• WHAT TO PRODUCE: Set the data down again, exactly as it reads, but without the pictures.

• WORKING DATA:
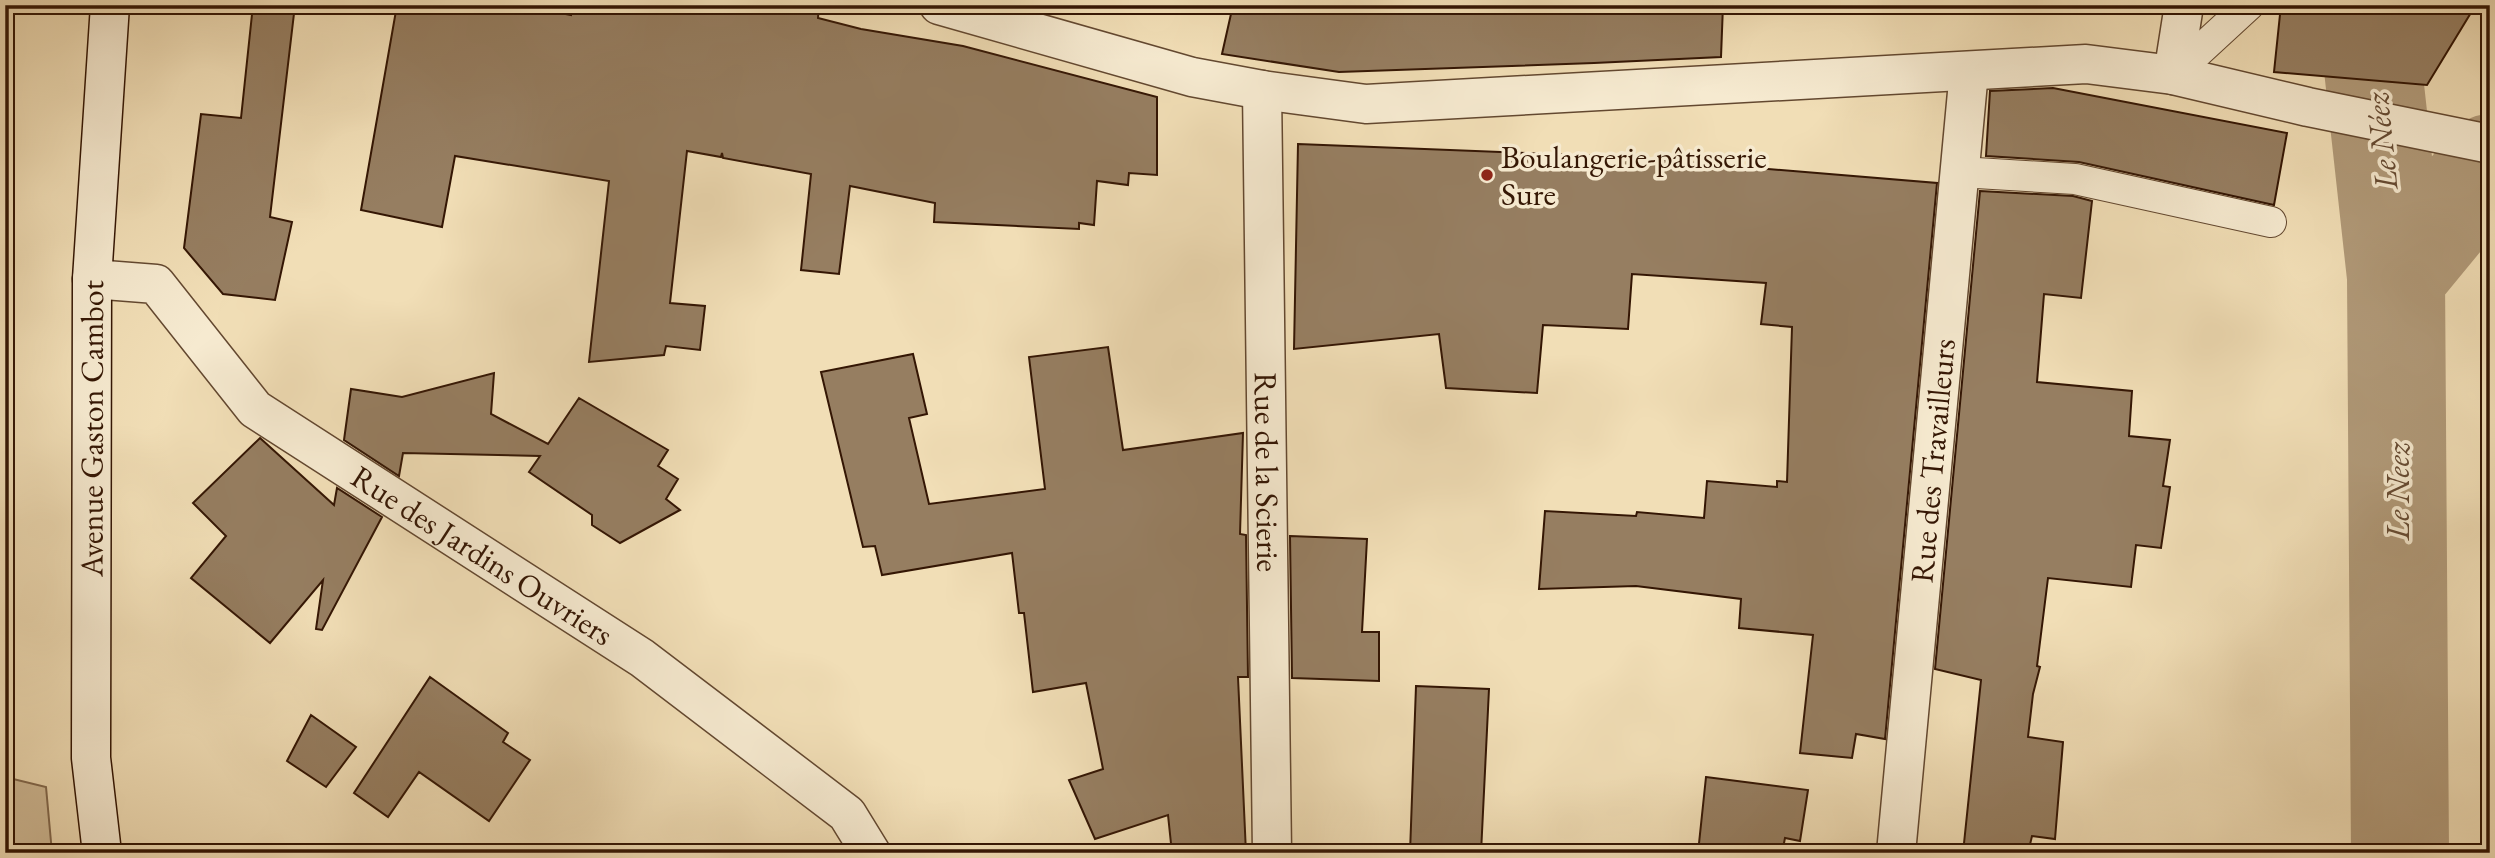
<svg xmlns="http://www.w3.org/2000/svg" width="2495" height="858" font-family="'EB Garamond',serif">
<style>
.green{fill:#d1bc98;stroke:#82694e;stroke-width:2}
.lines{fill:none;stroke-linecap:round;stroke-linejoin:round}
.river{stroke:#b19a79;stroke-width:98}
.building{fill:#967e61;stroke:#341604;stroke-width:2}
.lane-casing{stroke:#634830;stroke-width:32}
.street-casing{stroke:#634830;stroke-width:41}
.secondary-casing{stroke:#341604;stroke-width:41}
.lane{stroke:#f6ead0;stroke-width:30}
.street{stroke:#f6ead0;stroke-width:38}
.secondary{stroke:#f6ead0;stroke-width:38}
.poi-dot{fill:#8f2418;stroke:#f6ead0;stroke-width:2.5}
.labels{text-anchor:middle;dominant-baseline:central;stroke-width:7;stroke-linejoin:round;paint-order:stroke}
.poi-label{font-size:32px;fill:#341604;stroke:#f6ead0;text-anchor:start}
.street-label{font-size:32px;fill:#341604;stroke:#f6ead0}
.water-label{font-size:33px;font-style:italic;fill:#664b33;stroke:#f6ead0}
</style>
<rect width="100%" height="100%" fill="#f1deb6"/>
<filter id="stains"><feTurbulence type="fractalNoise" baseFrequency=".00286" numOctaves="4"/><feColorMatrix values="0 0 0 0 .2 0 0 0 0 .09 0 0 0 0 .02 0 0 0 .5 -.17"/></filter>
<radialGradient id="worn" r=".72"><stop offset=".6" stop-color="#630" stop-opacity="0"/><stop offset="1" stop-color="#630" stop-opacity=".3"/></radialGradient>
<path class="green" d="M5 777 46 787 52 853H5Z"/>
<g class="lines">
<path class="river" d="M2366 5 2396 277
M2400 853 2396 277 2490 163"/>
</g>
<path class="building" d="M253 5H295L270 217 292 222 275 300 223 294 184 248 201 114 241 118Z
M397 5H519L571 15 572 5H819L818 18 861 29 963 46 1157 97V175L1129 173 1128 185 1097 181 1094 225 1079 223V229L934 222 935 203 850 186 839 274 801 270 811 174 723 158 722 153 721 157 687 151 670 303 705 306 700 350 666 346 664 355 589 362 609 181 455 156 442 227 361 210Z
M1233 5H1723L1721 57 1594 63 1339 72 1222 54Z
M2281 5H2420L2472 11 2427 85 2274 72Z
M2053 88 2287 133 2274 205 2079 162 1986 156 1990 91Z
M1298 144 1625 157 1937 183 1885 739 1856 734 1852 758 1800 753 1813 635 1739 628 1741 599 1636 586 1539 589 1545 511 1636 516 1637 512 1704 518 1707 481 1777 487V481L1787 482 1792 327 1761 324 1766 283 1632 274 1628 329 1543 325 1537 393 1446 388 1439 334 1294 349Z
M1980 191 2073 196 2092 201 2081 298 2044 294 2037 382 2132 391 2129 436 2170 440 2163 486 2170 487 2161 548 2136 545 2131 587 2048 578 2037 666 2040 667 2033 694 2028 737 2063 742 2055 839 2032 836 2028 853H1963L1981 680 1935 669Z
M1108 347 1123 450 1243 433 1240 534 1246 535 1248 677H1238L1246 853H1172L1168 815 1095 839 1069 780 1103 769 1086 683 1033 692 1024 613H1019L1012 553 882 575 875 546 863 547 821 372 913 354 927 414 909 418 929 504 1045 489 1029 357Z
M494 373 491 414 548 444 579 398 668 450 658 466 678 479 666 499 680 510 620 543 592 525V515L529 472 540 456 403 453 399 476 344 440 351 389 402 397Z
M260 438 334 505 337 488 382 517 322 630 316 629 323 580 270 643 191 578 226 536 193 503Z
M1290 536 1367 539 1362 632H1379V681L1292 678Z
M430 677 508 733 503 742 530 760 489 821 419 772 388 817 354 793Z
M1416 686 1489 689 1481 853H1410Z
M311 715 356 747 326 787 287 761Z
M1706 777 1808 790 1800 841 1785 838 1782 853H1698Z"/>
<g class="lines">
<g class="lane-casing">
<path id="lane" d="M2173 75 2249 5
M1960 172 2075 179 2271 222"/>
</g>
<g class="street-casing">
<g id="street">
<path d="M939 5 1192 77 1262 90 1366 104 2086 64 2173 75 2308 107 2490 144"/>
<path d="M2173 75 2184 5"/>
<path id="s1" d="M1262 90 1272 853"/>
<path id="s2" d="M92 279 156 284 255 409 642 658 847 814 871 853"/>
<path id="s3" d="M1896 853 1969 71"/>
</g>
</g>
<g class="secondary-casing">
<g id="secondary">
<path id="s4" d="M102 853 91 758 92 279 110 5"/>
</g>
</g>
<use href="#lane" class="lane"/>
<use href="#street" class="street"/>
<use href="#secondary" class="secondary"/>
</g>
<circle class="poi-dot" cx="1487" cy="175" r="7"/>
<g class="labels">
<g class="poi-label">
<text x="1501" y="157">Boulangerie-pâtisserie<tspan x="1501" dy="37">Sure</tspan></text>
</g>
<g class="street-label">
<text stroke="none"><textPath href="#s4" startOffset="425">Avenue Gaston Cambot</textPath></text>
<text stroke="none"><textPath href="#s3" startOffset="394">Rue des Travailleurs</textPath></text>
<text stroke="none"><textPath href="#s1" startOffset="382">Rue de la Scierie</textPath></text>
<text stroke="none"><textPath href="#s2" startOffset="494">Rue des Jardins Ouvriers</textPath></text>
</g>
<g class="water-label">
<text transform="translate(2381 141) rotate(-96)">Le Néez</text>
<text transform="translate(2397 491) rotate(-90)">Le Neez</text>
</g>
</g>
<rect width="2495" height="858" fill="none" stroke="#f1deb6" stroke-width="28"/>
<rect x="7" y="7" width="2481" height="844" fill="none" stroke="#341604" stroke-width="3.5"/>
<rect x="14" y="14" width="2467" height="830" fill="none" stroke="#341604" stroke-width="2"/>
<rect width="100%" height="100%" filter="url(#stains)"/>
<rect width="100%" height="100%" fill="url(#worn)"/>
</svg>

• THE COMPLETED TASK:
<svg xmlns="http://www.w3.org/2000/svg" width="2495" height="858" font-family="'EB Garamond',serif">
<style>
.green{fill:#d1bc98;stroke:#82694e;stroke-width:2}
.lines{fill:none;stroke-linecap:round;stroke-linejoin:round}
.river{stroke:#b19a79;stroke-width:98}
.building{fill:#967e61;stroke:#341604;stroke-width:2}
.lane-casing{stroke:#634830;stroke-width:32}
.street-casing{stroke:#634830;stroke-width:41}
.secondary-casing{stroke:#341604;stroke-width:41}
.lane{stroke:#f6ead0;stroke-width:30}
.street{stroke:#f6ead0;stroke-width:38}
.secondary{stroke:#f6ead0;stroke-width:38}
.poi-dot{fill:#8f2418;stroke:#f6ead0;stroke-width:2.5}
.labels{text-anchor:middle;dominant-baseline:central;stroke-width:7;stroke-linejoin:round;paint-order:stroke}
.poi-label{font-size:32px;fill:#341604;stroke:#f6ead0;text-anchor:start}
.street-label{font-size:32px;fill:#341604;stroke:#f6ead0}
.water-label{font-size:33px;font-style:italic;fill:#664b33;stroke:#f6ead0}
</style>
<rect width="100%" height="100%" fill="#f1deb6"/>
<filter id="stains"><feTurbulence type="fractalNoise" baseFrequency=".00286" numOctaves="4"/><feColorMatrix values="0 0 0 0 .2 0 0 0 0 .09 0 0 0 0 .02 0 0 0 .5 -.17"/></filter>
<radialGradient id="worn" r=".72"><stop offset=".6" stop-color="#630" stop-opacity="0"/><stop offset="1" stop-color="#630" stop-opacity=".3"/></radialGradient>
<path class="green" d="M5 777 46 787 52 853H5Z"/>
<g class="lines">
<path class="river" d="M2366 5 2396 277
M2400 853 2396 277 2490 163"/>
</g>
<path class="building" d="M253 5H295L270 217 292 222 275 300 223 294 184 248 201 114 241 118Z
M397 5H519L571 15 572 5H819L818 18 861 29 963 46 1157 97V175L1129 173 1128 185 1097 181 1094 225 1079 223V229L934 222 935 203 850 186 839 274 801 270 811 174 723 158 722 153 721 157 687 151 670 303 705 306 700 350 666 346 664 355 589 362 609 181 455 156 442 227 361 210Z
M1233 5H1723L1721 57 1594 63 1339 72 1222 54Z
M2281 5H2420L2472 11 2427 85 2274 72Z
M2053 88 2287 133 2274 205 2079 162 1986 156 1990 91Z
M1298 144 1625 157 1937 183 1885 739 1856 734 1852 758 1800 753 1813 635 1739 628 1741 599 1636 586 1539 589 1545 511 1636 516 1637 512 1704 518 1707 481 1777 487V481L1787 482 1792 327 1761 324 1766 283 1632 274 1628 329 1543 325 1537 393 1446 388 1439 334 1294 349Z
M1980 191 2073 196 2092 201 2081 298 2044 294 2037 382 2132 391 2129 436 2170 440 2163 486 2170 487 2161 548 2136 545 2131 587 2048 578 2037 666 2040 667 2033 694 2028 737 2063 742 2055 839 2032 836 2028 853H1963L1981 680 1935 669Z
M1108 347 1123 450 1243 433 1240 534 1246 535 1248 677H1238L1246 853H1172L1168 815 1095 839 1069 780 1103 769 1086 683 1033 692 1024 613H1019L1012 553 882 575 875 546 863 547 821 372 913 354 927 414 909 418 929 504 1045 489 1029 357Z
M494 373 491 414 548 444 579 398 668 450 658 466 678 479 666 499 680 510 620 543 592 525V515L529 472 540 456 403 453 399 476 344 440 351 389 402 397Z
M260 438 334 505 337 488 382 517 322 630 316 629 323 580 270 643 191 578 226 536 193 503Z
M1290 536 1367 539 1362 632H1379V681L1292 678Z
M430 677 508 733 503 742 530 760 489 821 419 772 388 817 354 793Z
M1416 686 1489 689 1481 853H1410Z
M311 715 356 747 326 787 287 761Z
M1706 777 1808 790 1800 841 1785 838 1782 853H1698Z"/>
<g class="lines">
<g class="lane-casing">
<path id="lane" d="M2173 75 2249 5
M1960 172 2075 179 2271 222"/>
</g>
<g class="street-casing">
<g id="street">
<path d="M939 5 1192 77 1262 90 1366 104 2086 64 2173 75 2308 107 2490 144"/>
<path d="M2173 75 2184 5"/>
<path id="s1" d="M1262 90 1272 853"/>
<path id="s2" d="M92 279 156 284 255 409 642 658 847 814 871 853"/>
<path id="s3" d="M1896 853 1969 71"/>
</g>
</g>
<g class="secondary-casing">
<g id="secondary">
<path id="s4" d="M102 853 91 758 92 279 110 5"/>
</g>
</g>
<use href="#lane" class="lane"/>
<use href="#street" class="street"/>
<use href="#secondary" class="secondary"/>
</g>
<circle class="poi-dot" cx="1487" cy="175" r="7"/>
<g class="labels">
<g class="poi-label">
<text x="1501" y="157">Boulangerie-pâtisserie<tspan x="1501" dy="37">Sure</tspan></text>
</g>
<g class="street-label">
<text stroke="none"><textPath href="#s4" startOffset="425">Avenue Gaston Cambot</textPath></text>
<text stroke="none"><textPath href="#s3" startOffset="394">Rue des Travailleurs</textPath></text>
<text stroke="none"><textPath href="#s1" startOffset="382">Rue de la Scierie</textPath></text>
<text stroke="none"><textPath href="#s2" startOffset="494">Rue des Jardins Ouvriers</textPath></text>
</g>
<g class="water-label">
<text transform="translate(2381 141) rotate(-96)">Le Néez</text>
<text transform="translate(2397 491) rotate(-90)">Le Neez</text>
</g>
</g>
<rect width="2495" height="858" fill="none" stroke="#f1deb6" stroke-width="28"/>
<rect x="7" y="7" width="2481" height="844" fill="none" stroke="#341604" stroke-width="3.5"/>
<rect x="14" y="14" width="2467" height="830" fill="none" stroke="#341604" stroke-width="2"/>
<rect width="100%" height="100%" filter="url(#stains)"/>
<rect width="100%" height="100%" fill="url(#worn)"/>
</svg>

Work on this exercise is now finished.